The researchers looked at 149 participants who have had Type 2 diabetes for up to six years and monitored them closely as they underwent a liquid diet that provided only 825 to 853 calories per day for three to five months. The participants were then reintroduced to solid food and maintained a structured diet until the end of the yearlong study.
The researchers found that almost half of the participants (68 total) were able to put their diabetes in remission without the use of medication after one year. In addition, those who undertook the study also lost an average of more than 20 pounds. Thirty-two of the 149 participants in the study, however, dropped out of the program.
The study comes at a time when more than 100 million American adults are living with diabetes or prediabetes, according to a report released earlier this year by the U.S. Centers for Disease Control and Prevention.
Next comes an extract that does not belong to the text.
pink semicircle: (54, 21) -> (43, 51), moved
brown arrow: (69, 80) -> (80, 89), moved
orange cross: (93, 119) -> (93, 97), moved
Prediabetes was defined by the CDC as a condition that if not treated often leads to Type 2 diabetes within five years.
In addition, approximately 90 to 95 percent of the more than 30 million Americans living with diabetes have Type 2 diabetes, according to the CDC.
Roy Taylor, a professor at Newcastle University in the U.K. who co-led the study said in a statement announcing the findings that the impact that diet and lifestyle has on diabetes are "rarely discussed."
"Rather than addressing the root cause, management guidelines for Type 2 diabetes focus on reducing blood sugar levels through drug treatments. Diet and lifestyle are touched upon but diabetes remission by cutting calories is rarely discussed," Taylor said.
He added that the participants were not asked to increase their physical activity at all, but only asked to modify their diet.
"A major difference from other studies is that we advised a period of dietary weight loss with no increase in physical activity, but during the long-term follow up increased daily activity is important," Taylor said.
Taylor also wrote that the study offered a more universal approach to reversing diabetes compared to undergoing bariatric surgery, which can achieve Type 2 diabetes remission for some people, but "is more expensive and risky, and is only available to a small number of patients."